But apparently it is all right with them if Christian sharia is imposed on us all.
Mourdock’s and Al-Salami’s belief that an impregnated egg in a human is immediately a full human being with full legal rights is a modern fundamentalist belief uncommon in the history of Christian or Muslim theology. (To be fair, many Muslim authorities differ with Al-Salami on this position).
No purely secular philosophy holds this position, since it is rationally absurd. It would require that we view all early miscarriages as tragic deaths of human beings and give funerals to all the eggs that become detached from the uterus three days after conception and flow away in the toilet. Out of 4.4 million confirmed pregnancies a year in the United States, about a million end in miscarriage. Those miscarriages that occur in the third trimester are tragedies and I don’t mean in any way to detract from them. But those that occur in the first trimester are obviously not deaths of human persons. Should we name these deceased eggs? Have memorials for them? All you have to do is think about it a little bit to see how ridiculous Murdock’s and Al-Salami’s position is.
There is no conceivable secular purpose that could be accomplished by requiring raped women to bear to term the eggs impregnated by force by their attackers. All laws in the US have to have a secular purpose. Mourdock wants to impose on all Americans a ban on all abortions because of his peculiar theology, which is a violation of our first amendment rights. There is no difference between Mourdock aspiring to legislate for us all based on his theology and Muslim fundamentalists’ attempt to impose sharia on their societies.
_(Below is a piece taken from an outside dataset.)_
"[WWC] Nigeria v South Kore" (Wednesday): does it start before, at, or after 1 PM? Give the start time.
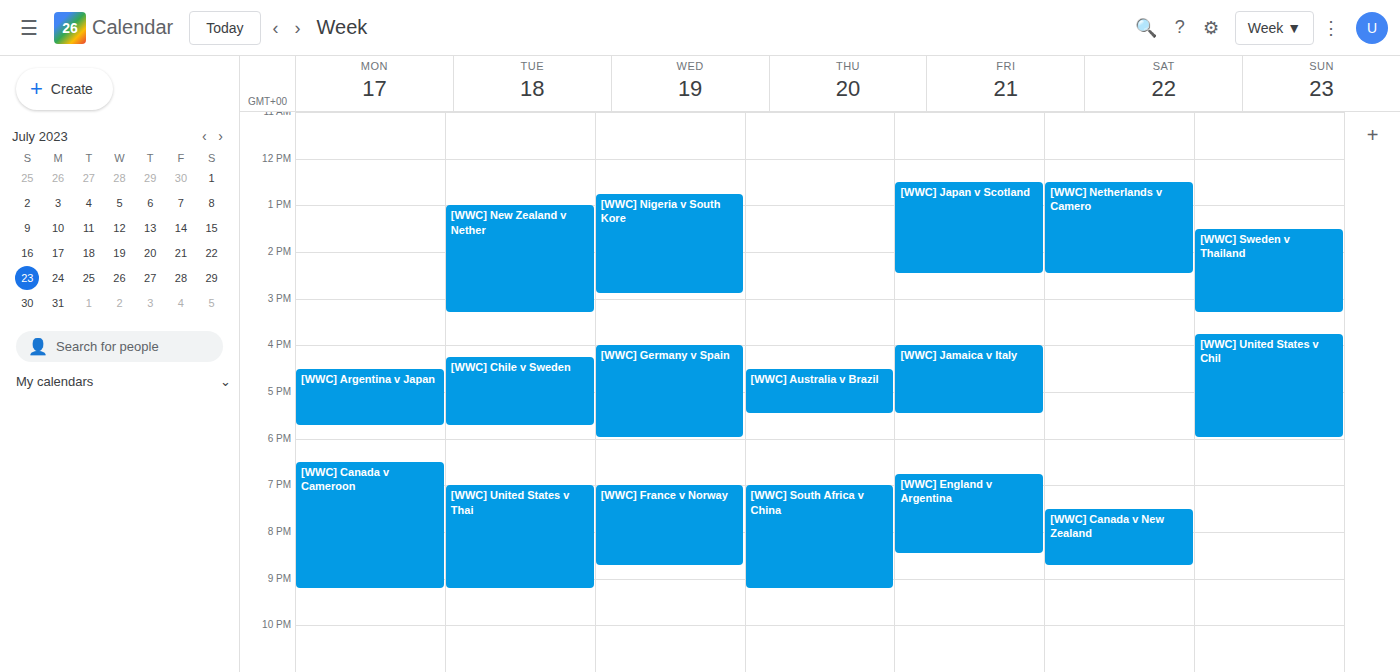
12:45 PM -- before 1 PM, 15 minutes above the 1 PM line.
Even Sheikh Rachid Ghanoushi in Tunisia has disavowed any attempt to put sharia in the Tunisian constitution. American Republicans often have more hard line positions, wanting a constitutional amendment forbidding all abortion, which they want to put into the constitution because of their Christian religious theology. And, some Muslim jurists disagree, allowing abortion on a wide range of grounds, including rape and incest (indeed, this position was more common in the medieval tradition).
Sometimes our fundamentalists are worse than theirs.